**Description of the task**
In the rows below, rename every "stage" to "platform" and keep all other text the same. Leave out the pictures when you write the rows again.

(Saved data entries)
· · · · ·
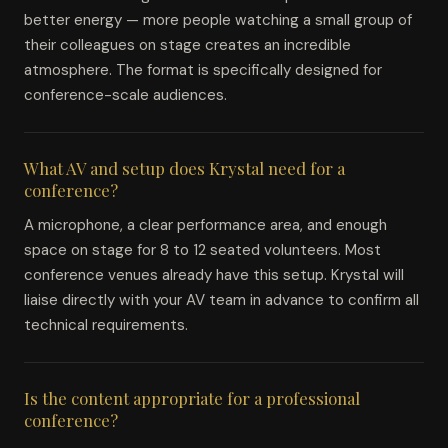
better energy — more people watching a small group of
their colleagues on stage creates an incredible
atmosphere. The format is specifically designed for
conference-scale audiences.
What AV and setup does Krystal need for a
conference?
A microphone, a clear performance area, and enough
space on stage for 8 to 12 seated volunteers. Most
conference venues already have this setup. Krystal will
liaise directly with your AV team in advance to confirm all
technical requirements.
Is the content appropriate for a professional
conference?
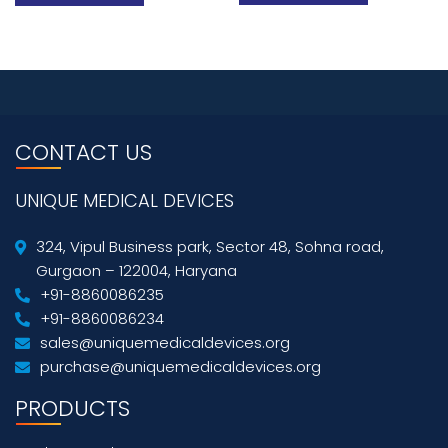
CONTACT US
UNIQUE MEDICAL DEVICES
324, Vipul Business park, Sector 48, Sohna road,
Gurgaon – 122004, Haryana
+91-8860086235
+91-8860086234
sales@uniquemedicaldevices.org
purchase@uniquemedicaldevices.org
PRODUCTS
· · · · ·
**Output below**
better energy — more people watching a small group of
their colleagues on platform creates an incredible
atmosphere. The format is specifically designed for
conference-scale audiences.
What AV and setup does Krystal need for a
conference?
A microphone, a clear performance area, and enough
space on platform for 8 to 12 seated volunteers. Most
conference venues already have this setup. Krystal will
liaise directly with your AV team in advance to confirm all
technical requirements.
Is the content appropriate for a professional
conference?
CONTACT US
UNIQUE MEDICAL DEVICES
324, Vipul Business park, Sector 48, Sohna road,
Gurgaon – 122004, Haryana
+91-8860086235
+91-8860086234
sales@uniquemedicaldevices.org
purchase@uniquemedicaldevices.org
PRODUCTS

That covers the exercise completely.